▶ _TASK ITEM_: Repeat the entries that follow, exactly as they are written.

====== DATA FOR PROCESSING

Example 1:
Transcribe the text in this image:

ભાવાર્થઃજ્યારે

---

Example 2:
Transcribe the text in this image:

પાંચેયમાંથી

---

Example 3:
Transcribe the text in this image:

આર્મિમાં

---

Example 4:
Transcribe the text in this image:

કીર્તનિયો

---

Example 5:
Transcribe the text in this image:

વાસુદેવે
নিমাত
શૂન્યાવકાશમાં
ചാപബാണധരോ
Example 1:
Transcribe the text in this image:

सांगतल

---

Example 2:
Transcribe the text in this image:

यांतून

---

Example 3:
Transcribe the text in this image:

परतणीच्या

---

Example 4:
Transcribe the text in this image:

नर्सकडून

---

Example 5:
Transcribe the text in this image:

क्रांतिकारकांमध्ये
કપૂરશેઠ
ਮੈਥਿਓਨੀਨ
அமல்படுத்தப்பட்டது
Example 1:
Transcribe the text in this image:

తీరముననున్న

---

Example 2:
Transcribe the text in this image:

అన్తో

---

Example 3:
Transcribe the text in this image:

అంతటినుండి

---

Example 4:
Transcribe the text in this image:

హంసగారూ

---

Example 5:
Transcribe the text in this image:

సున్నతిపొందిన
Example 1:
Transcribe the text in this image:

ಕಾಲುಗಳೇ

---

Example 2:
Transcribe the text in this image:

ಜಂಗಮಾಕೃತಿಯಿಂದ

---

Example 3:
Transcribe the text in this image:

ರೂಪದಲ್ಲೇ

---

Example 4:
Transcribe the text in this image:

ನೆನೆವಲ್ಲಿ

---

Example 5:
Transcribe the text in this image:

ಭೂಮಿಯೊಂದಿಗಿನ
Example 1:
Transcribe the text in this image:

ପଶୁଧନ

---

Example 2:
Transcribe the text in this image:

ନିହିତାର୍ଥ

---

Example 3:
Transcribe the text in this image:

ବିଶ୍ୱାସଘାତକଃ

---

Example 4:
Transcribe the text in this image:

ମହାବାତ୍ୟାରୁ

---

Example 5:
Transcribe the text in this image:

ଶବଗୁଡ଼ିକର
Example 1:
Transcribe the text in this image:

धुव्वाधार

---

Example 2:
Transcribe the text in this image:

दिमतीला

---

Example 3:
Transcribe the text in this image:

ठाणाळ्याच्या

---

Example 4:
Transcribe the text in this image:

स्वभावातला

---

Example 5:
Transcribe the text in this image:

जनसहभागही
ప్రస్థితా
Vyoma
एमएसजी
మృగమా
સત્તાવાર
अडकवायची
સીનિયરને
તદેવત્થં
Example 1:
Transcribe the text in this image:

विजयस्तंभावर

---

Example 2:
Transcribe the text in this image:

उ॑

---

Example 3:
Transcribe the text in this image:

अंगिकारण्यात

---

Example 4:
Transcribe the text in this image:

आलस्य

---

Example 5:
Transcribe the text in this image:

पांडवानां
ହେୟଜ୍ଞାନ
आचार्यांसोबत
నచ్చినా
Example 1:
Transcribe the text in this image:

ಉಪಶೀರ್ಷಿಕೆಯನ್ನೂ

============

▶ _TASK OUTPUT_:
Example 1:
Transcribe the text in this image:

ભાવાર્થઃજ્યારે

---

Example 2:
Transcribe the text in this image:

પાંચેયમાંથી

---

Example 3:
Transcribe the text in this image:

આર્મિમાં

---

Example 4:
Transcribe the text in this image:

કીર્તનિયો

---

Example 5:
Transcribe the text in this image:

વાસુદેવે
নিমাত
શૂન્યાવકાશમાં
ചാപബാണധരോ
Example 1:
Transcribe the text in this image:

सांगतल

---

Example 2:
Transcribe the text in this image:

यांतून

---

Example 3:
Transcribe the text in this image:

परतणीच्या

---

Example 4:
Transcribe the text in this image:

नर्सकडून

---

Example 5:
Transcribe the text in this image:

क्रांतिकारकांमध्ये
કપૂરશેઠ
ਮੈਥਿਓਨੀਨ
அமல்படுத்தப்பட்டது
Example 1:
Transcribe the text in this image:

తీరముననున్న

---

Example 2:
Transcribe the text in this image:

అన్తో

---

Example 3:
Transcribe the text in this image:

అంతటినుండి

---

Example 4:
Transcribe the text in this image:

హంసగారూ

---

Example 5:
Transcribe the text in this image:

సున్నతిపొందిన
Example 1:
Transcribe the text in this image:

ಕಾಲುಗಳೇ

---

Example 2:
Transcribe the text in this image:

ಜಂಗಮಾಕೃತಿಯಿಂದ

---

Example 3:
Transcribe the text in this image:

ರೂಪದಲ್ಲೇ

---

Example 4:
Transcribe the text in this image:

ನೆನೆವಲ್ಲಿ

---

Example 5:
Transcribe the text in this image:

ಭೂಮಿಯೊಂದಿಗಿನ
Example 1:
Transcribe the text in this image:

ପଶୁଧନ

---

Example 2:
Transcribe the text in this image:

ନିହିତାର୍ଥ

---

Example 3:
Transcribe the text in this image:

ବିଶ୍ୱାସଘାତକଃ

---

Example 4:
Transcribe the text in this image:

ମହାବାତ୍ୟାରୁ

---

Example 5:
Transcribe the text in this image:

ଶବଗୁଡ଼ିକର
Example 1:
Transcribe the text in this image:

धुव्वाधार

---

Example 2:
Transcribe the text in this image:

दिमतीला

---

Example 3:
Transcribe the text in this image:

ठाणाळ्याच्या

---

Example 4:
Transcribe the text in this image:

स्वभावातला

---

Example 5:
Transcribe the text in this image:

जनसहभागही
ప్రస్థితా
Vyoma
एमएसजी
మృగమా
સત્તાવાર
अडकवायची
સીનિયરને
તદેવત્થં
Example 1:
Transcribe the text in this image:

विजयस्तंभावर

---

Example 2:
Transcribe the text in this image:

उ॑

---

Example 3:
Transcribe the text in this image:

अंगिकारण्यात

---

Example 4:
Transcribe the text in this image:

आलस्य

---

Example 5:
Transcribe the text in this image:

पांडवानां
ହେୟଜ୍ଞାନ
आचार्यांसोबत
నచ్చినా
Example 1:
Transcribe the text in this image:

ಉಪಶೀರ್ಷಿಕೆಯನ್ನೂ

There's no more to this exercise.